- Directed by: Joseph Seiden
- Written by: Frank H. Wilson (story) Vincent Valentini (writer)
- Cinematography: Charles Levine Don Malkames
- Music by: Lucky Millinder Juanita Hall^{[citation needed]} (uncredited)
- Release date: 1939;
- Running time: 85 minutes
- Country: United States
- Language: English

= Paradise in Harlem =

Paradise in Harlem is a 1939 American musical comedy-drama film written by Frank H. Wilson and directed by Joseph Seiden. It was first shown in 1939 starring Frank H. Wilson. It was released by Jubilee Production Co.

== Premise ==
The story follows aspiring actor Lem Anderson in Harlem, who desires to act in a dramatic piece. Unfortunately for Lem, he is the witness of a crime and the mobster responsible forces him to leave town, where he becomes an alcoholic. Eventually he is drawn back to Harlem to get the chance to play Othello but is still on the hit list of a group of mobsters

== Cast ==
- Frank H. Wilson as Lem Anderson
- Mamie Smith as Madame Mamie
- Norman Astwood as Rough Jackson
- Edna Mae Harris as Doll Davis
- Merritt Smith as Ned Avery
- Francine Everett as Desdemona Jones
- Sidney Easton as Sneeze Ancrum
- Babe Matthews as Laura Lou
- Lionel Monagas as Matt Gilson
- Madeline Belt as Acme Delight
- Herman Green as Ganaway
- Percy Verwayen as Spanish
- George Williams as Runt
- Alec Lovejoy as Misery
- Lucky Millinder as himself - Bandleader
- Juanita Hall as Singer in Audience

==Production==
This film was produced by Jubilee Pictures in 1939. Written by Frank L. Wilson and directed by Joseph Seiden. With cinematography by Charles Levine and Don Malkames, and screenplay by Vincent Valentini.
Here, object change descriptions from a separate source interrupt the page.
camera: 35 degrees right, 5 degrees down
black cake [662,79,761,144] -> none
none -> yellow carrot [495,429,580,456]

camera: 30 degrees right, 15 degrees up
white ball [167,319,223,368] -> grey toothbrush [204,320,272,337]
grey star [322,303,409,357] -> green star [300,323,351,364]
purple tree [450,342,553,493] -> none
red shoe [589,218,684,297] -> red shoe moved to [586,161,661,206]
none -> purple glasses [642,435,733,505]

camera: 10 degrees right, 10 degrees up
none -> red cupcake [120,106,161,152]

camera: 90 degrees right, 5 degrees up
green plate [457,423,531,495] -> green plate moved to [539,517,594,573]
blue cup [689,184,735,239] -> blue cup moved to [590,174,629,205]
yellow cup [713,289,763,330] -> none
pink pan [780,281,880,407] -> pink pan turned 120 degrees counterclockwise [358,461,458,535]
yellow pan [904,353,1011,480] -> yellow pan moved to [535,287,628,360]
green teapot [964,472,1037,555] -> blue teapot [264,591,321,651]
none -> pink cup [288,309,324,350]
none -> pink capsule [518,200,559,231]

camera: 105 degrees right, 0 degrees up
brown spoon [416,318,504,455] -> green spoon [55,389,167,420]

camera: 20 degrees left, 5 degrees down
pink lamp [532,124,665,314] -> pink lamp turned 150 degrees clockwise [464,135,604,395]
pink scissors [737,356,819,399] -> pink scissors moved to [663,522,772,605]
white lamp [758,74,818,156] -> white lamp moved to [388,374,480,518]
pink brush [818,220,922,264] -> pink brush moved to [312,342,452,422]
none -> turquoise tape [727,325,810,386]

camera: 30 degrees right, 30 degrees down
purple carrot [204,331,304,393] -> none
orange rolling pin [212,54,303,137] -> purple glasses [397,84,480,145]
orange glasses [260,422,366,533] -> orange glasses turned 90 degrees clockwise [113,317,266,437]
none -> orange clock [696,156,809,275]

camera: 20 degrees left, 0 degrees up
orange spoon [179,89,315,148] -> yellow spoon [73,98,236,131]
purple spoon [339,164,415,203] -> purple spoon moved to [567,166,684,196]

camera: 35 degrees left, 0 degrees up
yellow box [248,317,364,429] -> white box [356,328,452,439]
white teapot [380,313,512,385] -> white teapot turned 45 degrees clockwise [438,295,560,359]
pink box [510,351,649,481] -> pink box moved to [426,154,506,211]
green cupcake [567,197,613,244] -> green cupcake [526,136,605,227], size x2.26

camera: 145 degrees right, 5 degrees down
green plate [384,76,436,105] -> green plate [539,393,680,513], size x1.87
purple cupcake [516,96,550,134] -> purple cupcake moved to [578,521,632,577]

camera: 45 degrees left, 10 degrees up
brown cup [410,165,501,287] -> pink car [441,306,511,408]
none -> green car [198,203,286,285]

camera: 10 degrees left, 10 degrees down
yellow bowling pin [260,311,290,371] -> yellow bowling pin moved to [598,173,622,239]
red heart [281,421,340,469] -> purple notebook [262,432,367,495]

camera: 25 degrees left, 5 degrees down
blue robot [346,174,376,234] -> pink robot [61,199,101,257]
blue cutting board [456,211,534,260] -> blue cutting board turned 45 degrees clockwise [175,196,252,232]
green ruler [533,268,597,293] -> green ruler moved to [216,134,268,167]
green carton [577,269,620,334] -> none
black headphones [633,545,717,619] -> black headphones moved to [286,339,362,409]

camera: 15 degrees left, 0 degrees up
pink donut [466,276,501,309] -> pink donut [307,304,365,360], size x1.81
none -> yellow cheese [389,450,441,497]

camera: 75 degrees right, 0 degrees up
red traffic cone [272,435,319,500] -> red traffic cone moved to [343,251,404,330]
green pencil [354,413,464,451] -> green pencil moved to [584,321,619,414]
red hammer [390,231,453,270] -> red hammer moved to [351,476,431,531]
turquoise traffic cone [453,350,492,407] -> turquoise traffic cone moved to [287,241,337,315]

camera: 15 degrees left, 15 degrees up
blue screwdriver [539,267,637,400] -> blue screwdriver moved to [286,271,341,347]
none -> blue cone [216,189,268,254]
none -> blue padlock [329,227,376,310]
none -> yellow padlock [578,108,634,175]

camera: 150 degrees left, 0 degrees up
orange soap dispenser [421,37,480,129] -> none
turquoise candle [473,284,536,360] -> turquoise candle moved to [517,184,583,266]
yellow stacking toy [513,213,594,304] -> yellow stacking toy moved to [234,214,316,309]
And finally, music from Juanita Hall and Lucky Millinder

== Soundtrack ==
- Lucky Millinder with band & chorus - "I Gotta Put You Down" (Written by Lucky Millinder)
- Mamie Smith - "Lord, I Love that Man"
- Edna Mae Harris and Lucky Millinder - "Harlem Serenade" (Written by Vincent Valentini)
- Sidney Easton and Babe Matthews - "How D'You Figure I'll Miss You?"